Usually, non-triune views of the Godhead have Jesus attaining His position alongside the throne due to His achievement. Fountarian teaching has turned this the other way, emphasising relationship over performance, but the net result is still the same. Fountarianism is not a new teaching, it’s just a new skin for Arianism.

Seventh-day Adventism without acceptance of the triune Godhead would become a legalistic cult. It would tend toward Islam with a focus on exacting justice over mercy, where Jesus is just a messenger and exemplar, rather than our substitute and surety.

Is the Trinity a Deception of Satan?

If the “Trinity” doctrine is a deception of Satan that he has used to deceive and derail God’s people, then it would be very important to unveil the deception and promote the truth. Many have argued that teachings opposed to their own are part of an elaborate conspiracy of the devil to do just that: to deceive and eternally damn otherwise honest seekers after truth.

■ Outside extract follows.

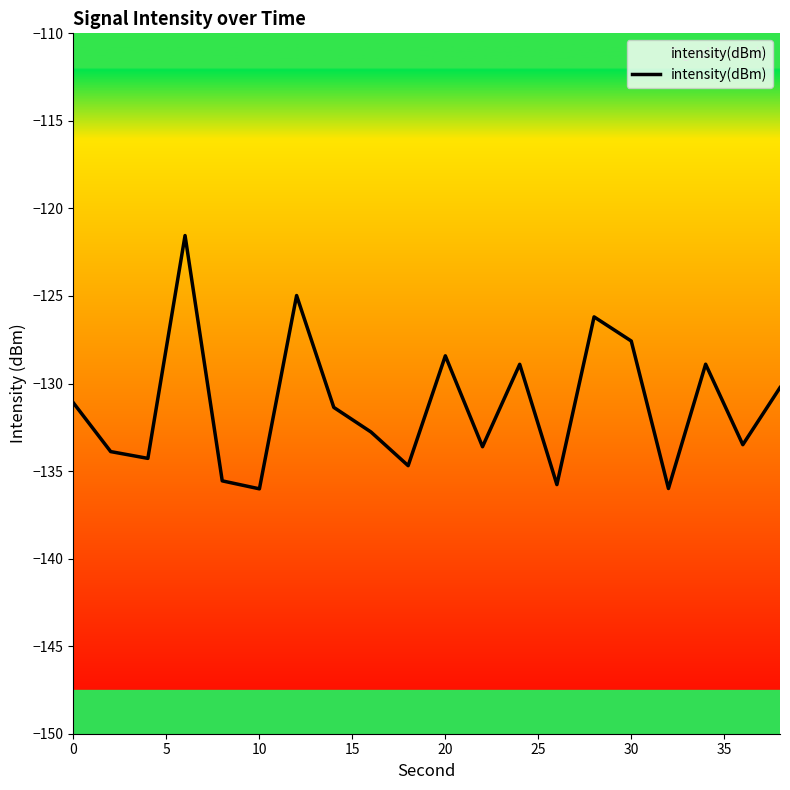

What is the difference between the maximum and minimum values?

14.5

It is indeed quite likely that all erroneous teachings are part of the devil’s plans to separate as many as he can from God’s salvation. However, an elaborate explanation of how this belief or that belief is part of the devil’s plan does not constitute primary evidence for or against a particular viewpoint for the following reasons:

  1. Truth and error are often hard to tell apart on a number of fronts, as error does not usually converge around one consistent picture. So it is very risky to come to conclusions on the nature of truth by proposing a narrative that explains what may be perceived as error.
  2. There is a strong risk of using straw men arguments to mix in some obvious error as well as truth into something that is labelled as deception in its entirety and thus rejected in its entirety.
  3. Narratives explaining the devil’s plans in deceiving people run the risk of being part of the devil’s plans in themselves: the devil would gladly have us think that we know all of his devices when we simply do not.
  4. Narratives attempting to explain the devil’s deceptions often fail to engage with the core evidence of what is the truth of the doctrinal matter. If someone can propose how a particular “Trinity” doctrine may be part of the devil’s plans to deceive people, that hardly constitutes “evidence” in comparison to inspired writings that shed truth as to the character and nature of God.

Ignoring The Holy Spirit’s Personal Role at our Own Peril

The Holy Spirit is a personal presence in our lives and not simply a mystic force. What He does for us is nothing short of breath-taking. He makes “intercession for us with groanings which cannot be uttered” (Rom 8:26). He guides us into all truth (John 16:13), and convicts us of sin, righteousness and judgment (John 16:8-11). He changes our lives (2 Cor 3:18) so that we bear fruits of righteousness (Gal 5:22,23). He leads us in our Christian walk so that we become sons and daughters of God (Rom 8:14). And He empowers our witness (Acts 1:8).

All of this amazing work for our salvation does not deserve to be rewarded with a denial of His existence. Little wonder that we are told that even if someone should speak “a word against the Son of man, it shall be forgiven him: but whosoever speaketh against the Holy Ghost, it shall not be forgiven him, neither in this world, neither in the world to come” (Matt 12:32).

And God wants to pour out His Spirit in the latter rain (Joel 2:23-29) to light the whole world with His glory (Rev 18:1). Another warning is given in the parable of the ten virgins (Matt 25:1-13) about neglecting the gift of God’s Spirit.

Why reward the Holy Spirit for His most active and personal role on behalf of our salvation and witness with a denial of His existence, especially in face of these most solemn warnings? To suggest that the Holy Spirit is simply the presence of Christ is grossly misunderstanding the Scriptures and Spirit of Prophecy, and makes nonsense of the above warning.

The Holy Spirit is a wonderful Comforter whose personal existence deserves to be embraced! (See John 14:16, Luke 11:13.)